» Task objective
All lines between the one holding "module individual_130(input logic" and the end of the material below, both ends included, should be restated exactly.

» Provided data
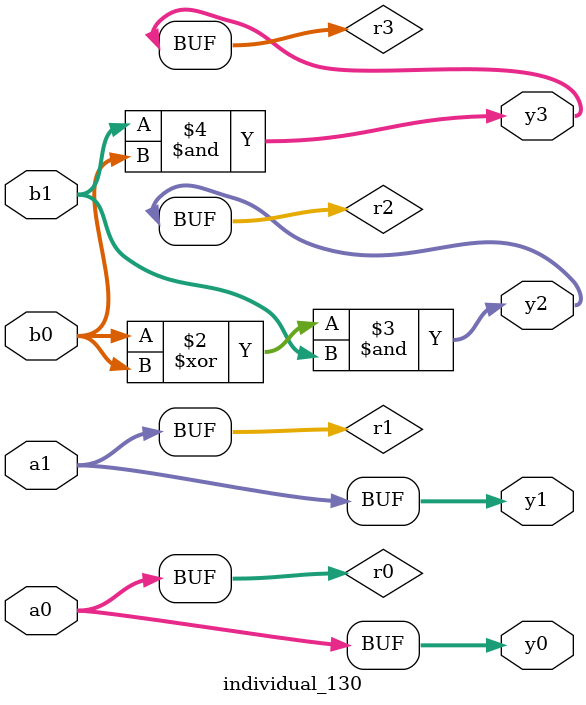
<source format=sv>
module individual_130(input logic [15:0] a1, input logic [15:0] a0, input logic [15:0] b1, input logic [15:0] b0, output logic [15:0] y3, output logic [15:0] y2, output logic [15:0] y1, output logic [15:0] y0);
logic [15:0] r0, r1, r2, r3; 
 always@(*) begin 
	 r0 = a0; r1 = a1; r2 = b0; r3 = b1; 
 	 r2  ^=  b0 ;
 	 r2  &=  b1 ;
 	 r3  &=  b0 ;
 	 y3 = r3; y2 = r2; y1 = r1; y0 = r0; 
end
endmodule
</source>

» Exercise answer
module individual_130(input logic [15:0] a1, input logic [15:0] a0, input logic [15:0] b1, input logic [15:0] b0, output logic [15:0] y3, output logic [15:0] y2, output logic [15:0] y1, output logic [15:0] y0);
logic [15:0] r0, r1, r2, r3; 
 always@(*) begin 
	 r0 = a0; r1 = a1; r2 = b0; r3 = b1; 
 	 r2  ^=  b0 ;
 	 r2  &=  b1 ;
 	 r3  &=  b0 ;
 	 y3 = r3; y2 = r2; y1 = r1; y0 = r0; 
end
endmodule
</source>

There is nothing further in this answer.